Questions have been asked as to whether immunity to tuberculosis indirectly protects against COVID-19. There are 2 clinical trials under way to answer that question. The trials are trying to find out if vaccination with BCG (the TB vaccine) protects against COVID-19. Another interesting question that comes to my mind is Does immunity to malaria protects against COVID-19? There seem to be a relationship between TB immunity (BCG vaccination or exposure to TB acquiring natural immunity), malaria immunity and COVID-19 infection. From prelimenary research data it appears that immunity to TB and malaria protects against COVID-19 infection.

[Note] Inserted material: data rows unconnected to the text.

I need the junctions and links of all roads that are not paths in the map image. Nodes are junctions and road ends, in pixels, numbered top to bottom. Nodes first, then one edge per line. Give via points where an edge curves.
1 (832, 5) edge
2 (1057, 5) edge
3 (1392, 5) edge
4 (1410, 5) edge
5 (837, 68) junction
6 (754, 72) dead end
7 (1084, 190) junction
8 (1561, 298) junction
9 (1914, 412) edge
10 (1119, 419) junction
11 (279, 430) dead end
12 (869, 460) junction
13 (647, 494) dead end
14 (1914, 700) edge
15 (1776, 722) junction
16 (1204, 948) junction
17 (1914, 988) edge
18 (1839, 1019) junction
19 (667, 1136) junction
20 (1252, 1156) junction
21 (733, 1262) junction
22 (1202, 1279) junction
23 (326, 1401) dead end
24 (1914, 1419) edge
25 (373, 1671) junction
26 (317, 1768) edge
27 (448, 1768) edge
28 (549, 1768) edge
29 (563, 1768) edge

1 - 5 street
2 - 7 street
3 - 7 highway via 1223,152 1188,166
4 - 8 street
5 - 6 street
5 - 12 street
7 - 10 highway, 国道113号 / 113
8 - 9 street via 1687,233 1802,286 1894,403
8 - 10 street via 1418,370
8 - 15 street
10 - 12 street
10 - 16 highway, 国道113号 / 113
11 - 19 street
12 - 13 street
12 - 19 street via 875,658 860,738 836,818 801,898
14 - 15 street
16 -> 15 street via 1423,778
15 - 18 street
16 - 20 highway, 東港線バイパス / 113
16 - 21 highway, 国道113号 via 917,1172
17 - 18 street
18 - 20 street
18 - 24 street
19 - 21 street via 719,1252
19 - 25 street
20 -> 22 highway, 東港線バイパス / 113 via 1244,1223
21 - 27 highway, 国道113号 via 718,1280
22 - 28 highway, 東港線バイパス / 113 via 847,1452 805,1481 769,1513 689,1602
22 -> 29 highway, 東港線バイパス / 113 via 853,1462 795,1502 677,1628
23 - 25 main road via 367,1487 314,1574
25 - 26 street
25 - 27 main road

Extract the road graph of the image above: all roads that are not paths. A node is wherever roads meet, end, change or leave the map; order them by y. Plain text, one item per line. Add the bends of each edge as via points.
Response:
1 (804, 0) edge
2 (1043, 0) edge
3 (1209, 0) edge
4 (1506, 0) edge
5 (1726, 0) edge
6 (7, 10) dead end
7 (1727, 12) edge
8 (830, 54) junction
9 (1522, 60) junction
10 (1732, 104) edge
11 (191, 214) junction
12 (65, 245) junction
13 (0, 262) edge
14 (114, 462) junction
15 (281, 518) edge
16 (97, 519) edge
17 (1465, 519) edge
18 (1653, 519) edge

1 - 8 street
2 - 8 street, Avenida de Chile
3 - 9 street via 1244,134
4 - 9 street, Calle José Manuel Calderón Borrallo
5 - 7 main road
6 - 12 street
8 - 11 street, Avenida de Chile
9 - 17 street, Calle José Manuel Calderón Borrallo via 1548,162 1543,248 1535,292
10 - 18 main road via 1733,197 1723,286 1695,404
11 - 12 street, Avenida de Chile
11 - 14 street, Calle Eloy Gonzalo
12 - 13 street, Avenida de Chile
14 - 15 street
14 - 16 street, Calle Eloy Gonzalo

In an article published by researchers from India they claim to show that malaria free countries had more people dying from COVID-19 compared to countries where malaria is endemic. Also they concluded from their analysis that countries with higher BCG coverage had less people dying from COVID-19 compared to countries with low BCG coverage. However, they cautioned that this relationship observed in their data is non-linear, meaning the relationship is not a simple correlation effect but rather there appear to be other unknown factors also at play. They also observed that exposure to chloroquine in malaria endemic zones might have a protective effect against COVID-19.
I read the article and I know that this area of research will intensify soon.
And I am just wondering if PNG is reporting so few COVID-19 cases due to some protective effect exerted by malaria and TB immunity in the PNG population. The research prospect into this area is beckoning and certainly something I want to get my hands on. It may open new area of research into looking at the relationship between immunity to parasites and indirect immunity to viruses. Let us wait to see but for now continue to practice social distancing, hand hygiene and wear facial masks to protect against COVID-19.
Thank you for sharing your reflection. At the moment however the WHO states: “There is no evidence that the Bacille Calmette-Guérin vaccine (BCG) protects people against infection with COVID-19 virus.” Another point, what is the percentage of PNG population with immunity from TB? 5%? 15%? And malaria? 25%? So the other half would be just a susceptible to COVID-10.
These are very interesting questions and I hope it will drive new research ideas.